Voor het bouwen van hoofdgebouwen gelden de volgende regels:

  • a. nieuwbouw is toegestaan in de vorm van gestapelde woningen (10 appartementen);
  • b. er dient sprake te zijn van een gesloten bebouwingskarakteristiek;
  • c. hoofdgebouwen mogen uitsluitend binnen het bouwvlak worden gebouwd;
  • d. voor de voorgevelrooilijn en de zijdelingse begrenzing van het bouwvlak mogen uitsluitend erkers, balkons en luifels worden gebouwd waarbij moet worden voldaan aan de volgende voorwaarden:
    • 1. de diepte gemeten vanuit de voorgevel van het hoofdgebouw mag niet meer dan 1,5 meter bedragen;
    • 2. de afstand tot de bestemming 'Verkeer' mag niet minder dan 3 meter bedragen.
  • e. de voorgevel moet worden gesitueerd in de voorgevelrooilijn of op een afstand van niet meer dan 3 meter daarachter;
  • f. de maximale goot- en bouwhoogte mag niet meer bedragen dan is aangegeven ter plaatse van de aanduiding 'maximum goothoogte (m), maximum bouwhoogte (m)';
  • g. de afstand tot de zijdelingse perceelsgrenzen voor hoofdgebouwen mag bij aaneengesloten woningen alleen bij de eindwoningen niet minder dan 3 meter bedragen.

19.2.2 Bijbehorende bouwwerken

Voor het bouwen van bijbehorende bouwwerken gelden de volgende regels:

  • a. bijbehorende bouwwerken mogen zowel binnen als buiten het bouwvlak worden gebouwd;
  • b. bijbehorende bouwwerken dienen op een afstand van ten minste 3 meter achter de voorgevelrooilijn van het hoofdgebouw te worden gebouwd;
  • c. bij hoekwoningen mogen geen bijbehorende bouwwerken worden gebouwd voor het verlengde van de voorgevelrooilijn van de om de hoek gelegen hoofdgebouwen;
  • d. de gezamelijke oppervlakte van bijbehorende bouwwerken voor zover gesitueerd buiten het bouwvlak, mag niet meer bedragen dan 70 m²;
  • e. de gronden gelegen achter de achtergevelrooilijn van het hoofdgebouw en het verlengde daarvan mogen voor maximaal 50% worden bebouwd;
  • f. voor zover de oppervlakte van de strook grond achter de achtergevelrooilijn van het hoofdgebouw meer bedraagt dan 200 m² mag de onder d geregelde gezamenlijke oppervlakte worden vermeerderd met 10% van deze overmaat tot in totaal maximaal 100 m²;
  • g. de goothoogte mag niet meer bedragen dan 3 meter;
  • h. de bouwhoogte mag niet meer bedragen dan 5 meter.
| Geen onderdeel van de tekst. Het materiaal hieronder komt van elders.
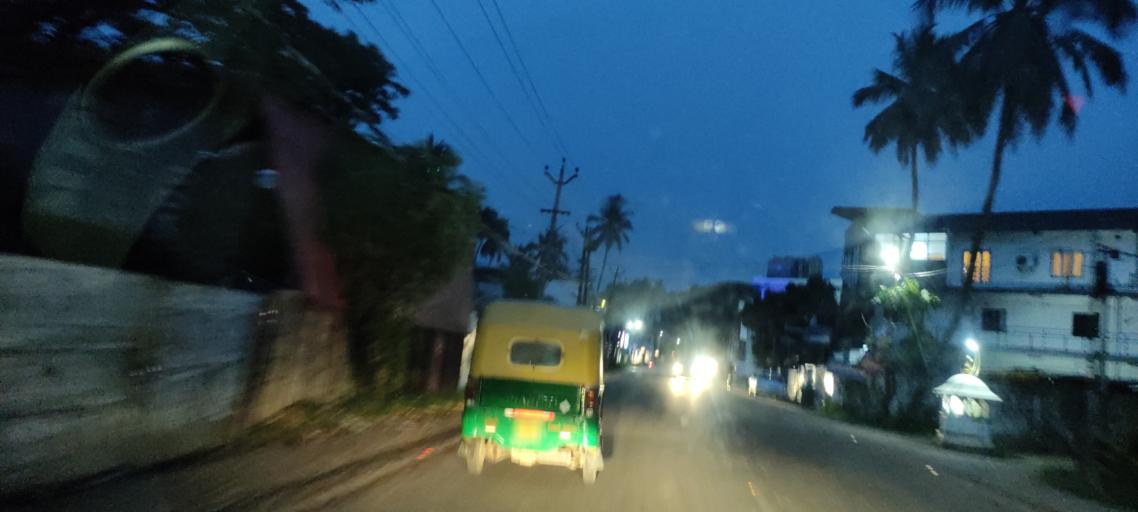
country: IN
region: Kerala
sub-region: Alappuzha
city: Arukutti
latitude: 9.8845
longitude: 76.3009
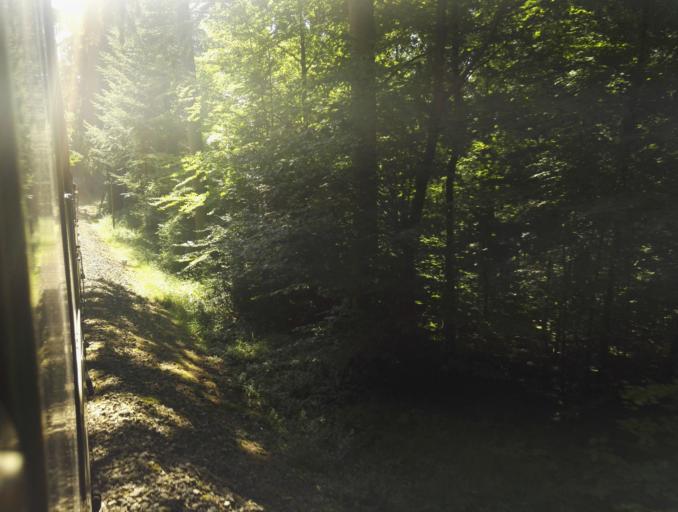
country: DE
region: Baden-Wuerttemberg
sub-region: Regierungsbezirk Stuttgart
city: Welzheim
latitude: 48.8638
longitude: 9.6243
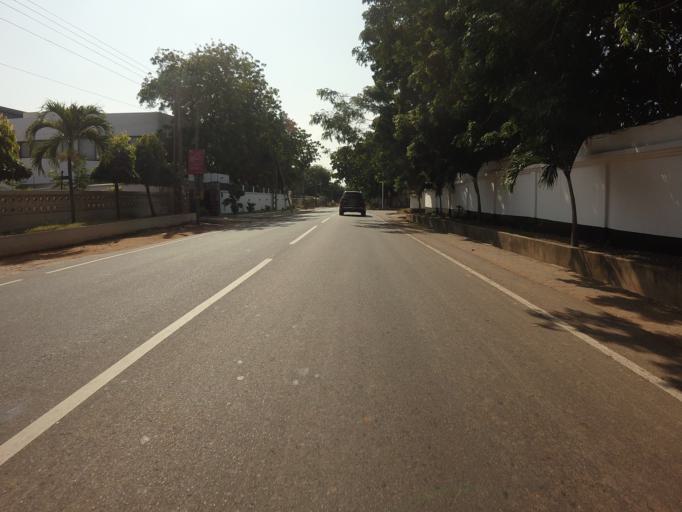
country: GH
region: Greater Accra
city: Accra
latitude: 5.5777
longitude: -0.1670
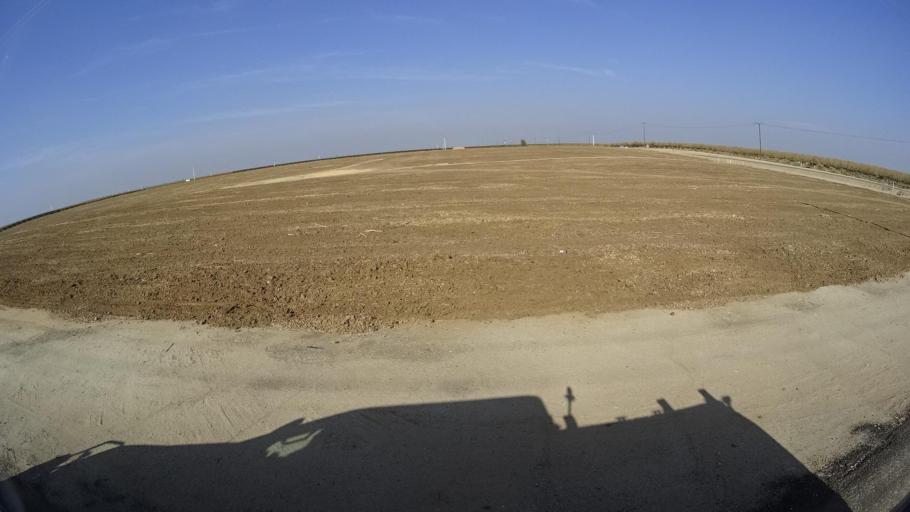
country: US
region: California
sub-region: Kern County
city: McFarland
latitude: 35.6308
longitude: -119.1696
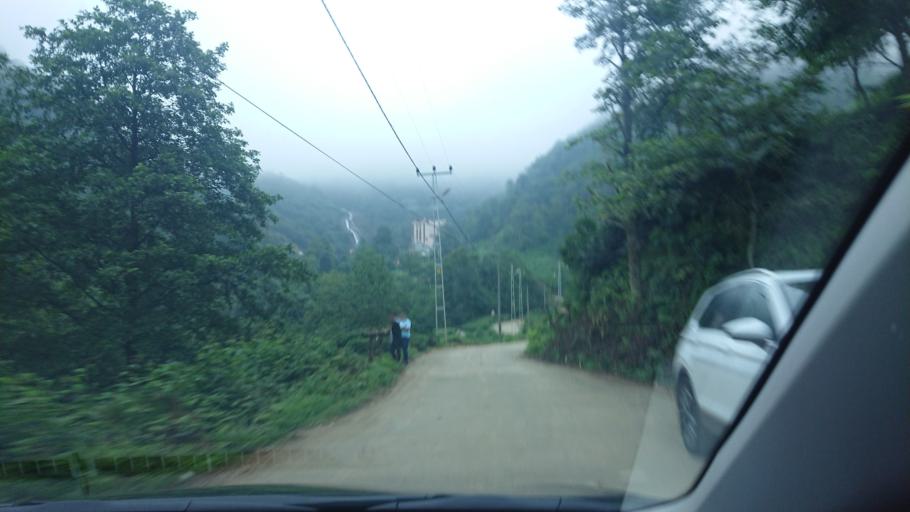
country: TR
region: Rize
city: Kaptanpasa
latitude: 41.0458
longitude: 40.8033
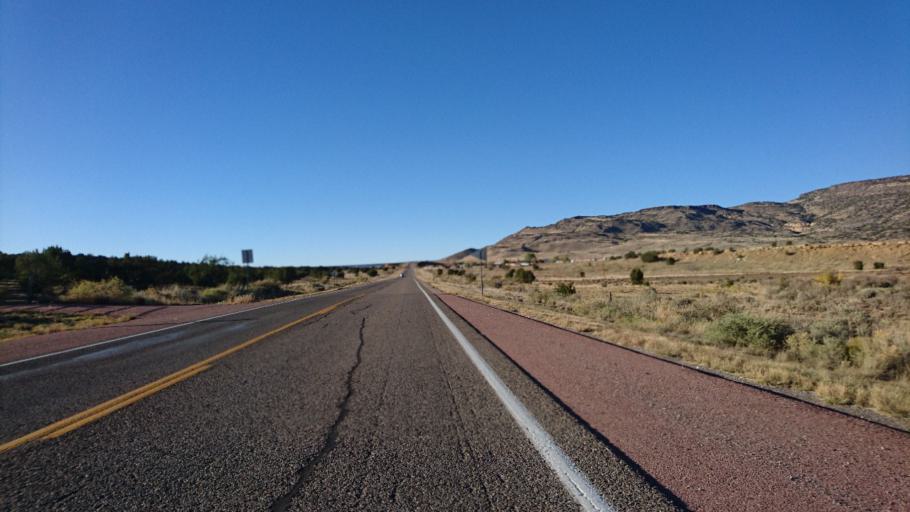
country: US
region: New Mexico
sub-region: Cibola County
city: Grants
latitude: 35.0981
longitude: -107.7740
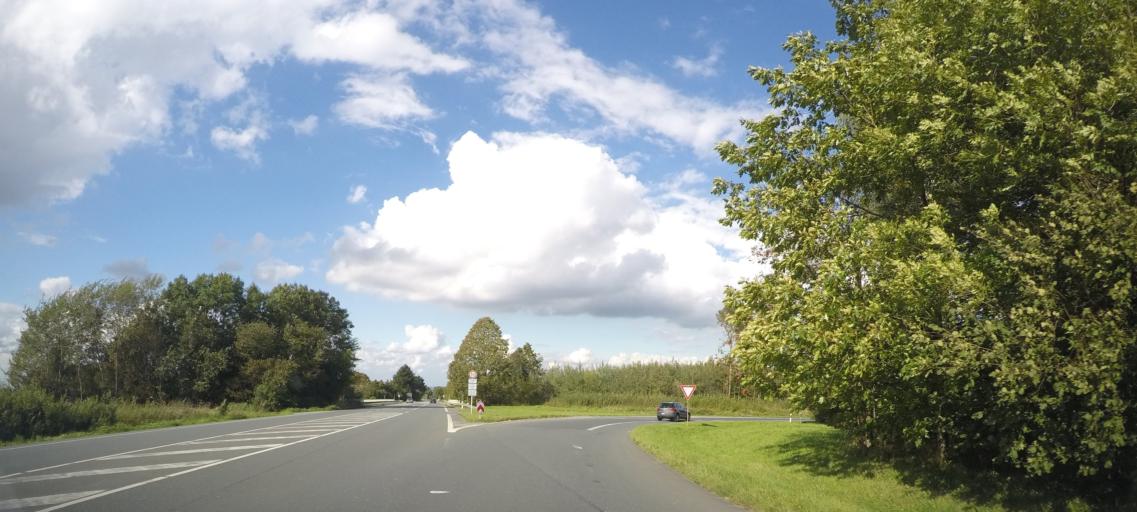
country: DE
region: North Rhine-Westphalia
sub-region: Regierungsbezirk Arnsberg
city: Unna
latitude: 51.5062
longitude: 7.7022
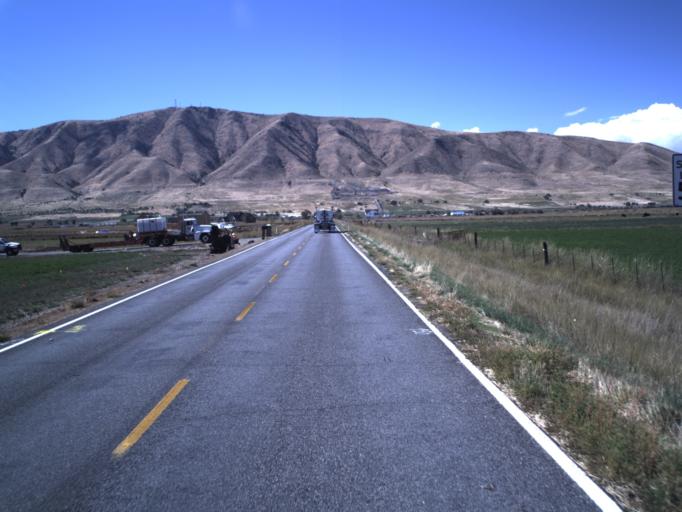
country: US
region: Utah
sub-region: Utah County
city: Benjamin
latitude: 40.0979
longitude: -111.7552
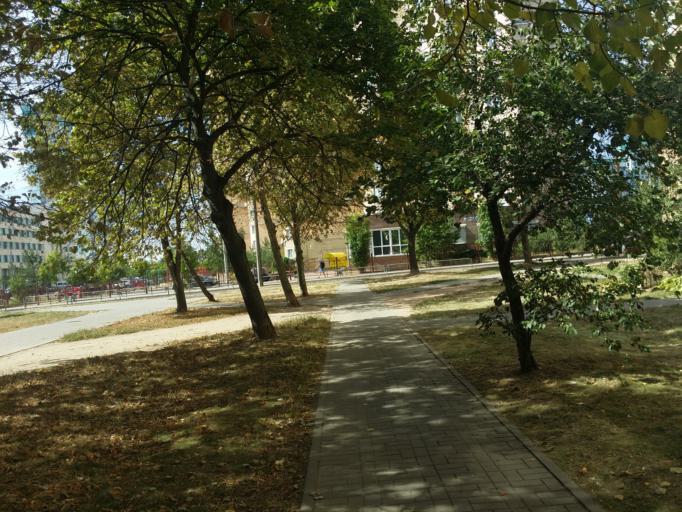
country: BY
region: Minsk
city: Minsk
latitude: 53.9407
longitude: 27.6008
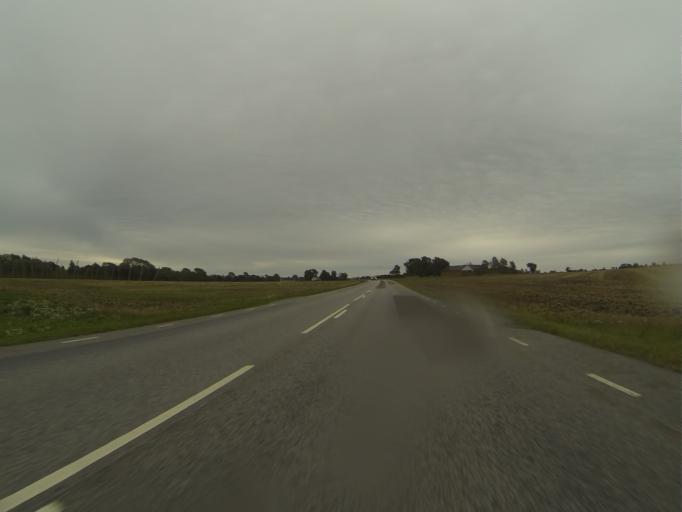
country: SE
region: Skane
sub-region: Svedala Kommun
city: Klagerup
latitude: 55.6352
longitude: 13.2836
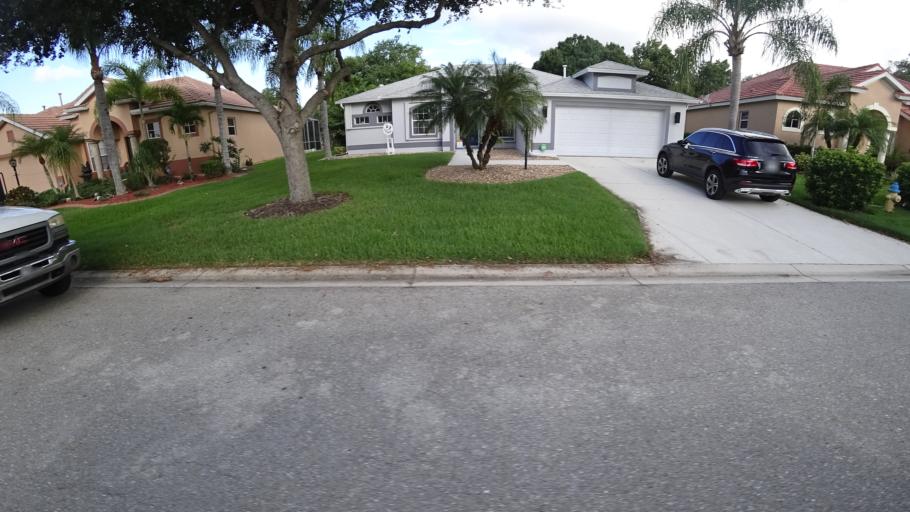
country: US
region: Florida
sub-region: Sarasota County
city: North Sarasota
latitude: 27.4211
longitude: -82.5005
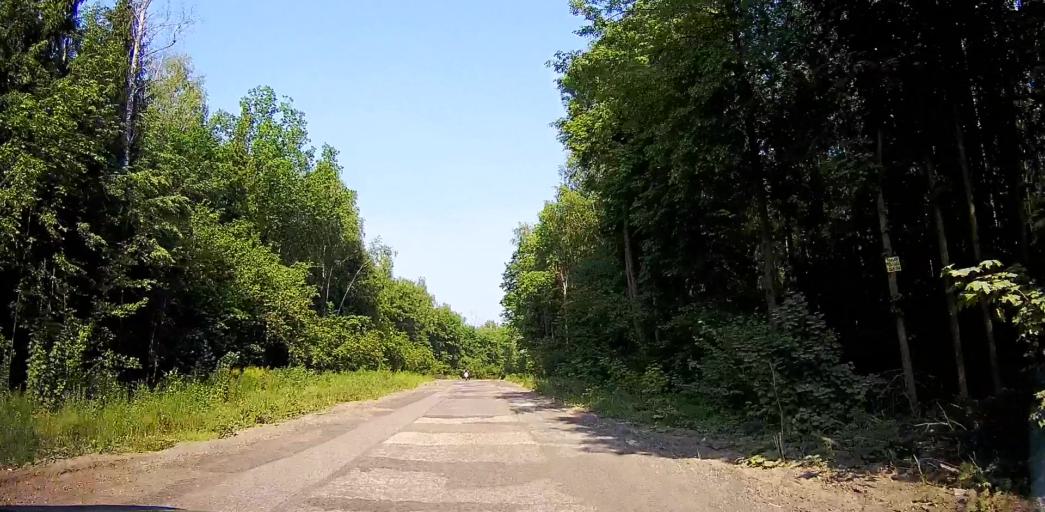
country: RU
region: Moskovskaya
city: Yakovlevskoye
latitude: 55.4314
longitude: 37.9179
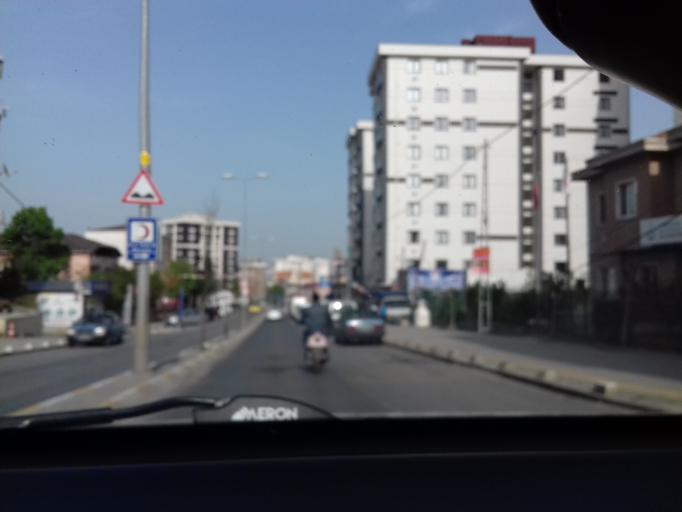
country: TR
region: Istanbul
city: Pendik
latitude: 40.9071
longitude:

19.2.3 Bouwwerken, geen gebouw zijnde

Voor het bouwen van bouwwerken, geen gebouw zijnde gelden de volgende regels:

  • a. bouwwerken, geen gebouw zijnde, mogen worden gebouwd binnen en buiten het bouwvlak, met dien verstande dat overkappingen uitsluitend achter de voorgevelrooilijn mogen worden gebouwd;
  • b. met betrekking tot overkappingen gelden de volgende regels:
    • 1. de bebouwde oppervlakte aan overkappingen, voor zover gesitueerd buiten het bouwvlak, mag niet meer bedragen dan 30 m²;
    • 2. de bouwhoogte van een overkapping mag niet meer bedragen dan 3 meter.
  • c. de bouwhoogte van erf- en terreinafscheidingen mag niet meer dan 2 meter bedragen, met dien verstande dat de bouwhoogte van erf- en terreinafscheidingen voor de voorgevelrooilijn niet meer dan 1 meter mag bedragen;
  • d. de bouwhoogte van overige bouwwerken, geen gebouw zijnde, mag niet meer bedragen dan 4 meter.

19.3 Afwijken van de bouwregels
19.3.1 Overschrijding achterste begrenzing bouwvlak

Het bevoegd gezag kan door middel van een omgevingsvergunning afwijken voor het bepaalde in artikel 19.2.1 onder c voor overschrijding van de achterste begrenzing van het bouwvlak, ten behoeve van het vergroten van de diepte van de woning, met dien verstande dat de totale diepte niet meer dan 15 meter mag bedragen.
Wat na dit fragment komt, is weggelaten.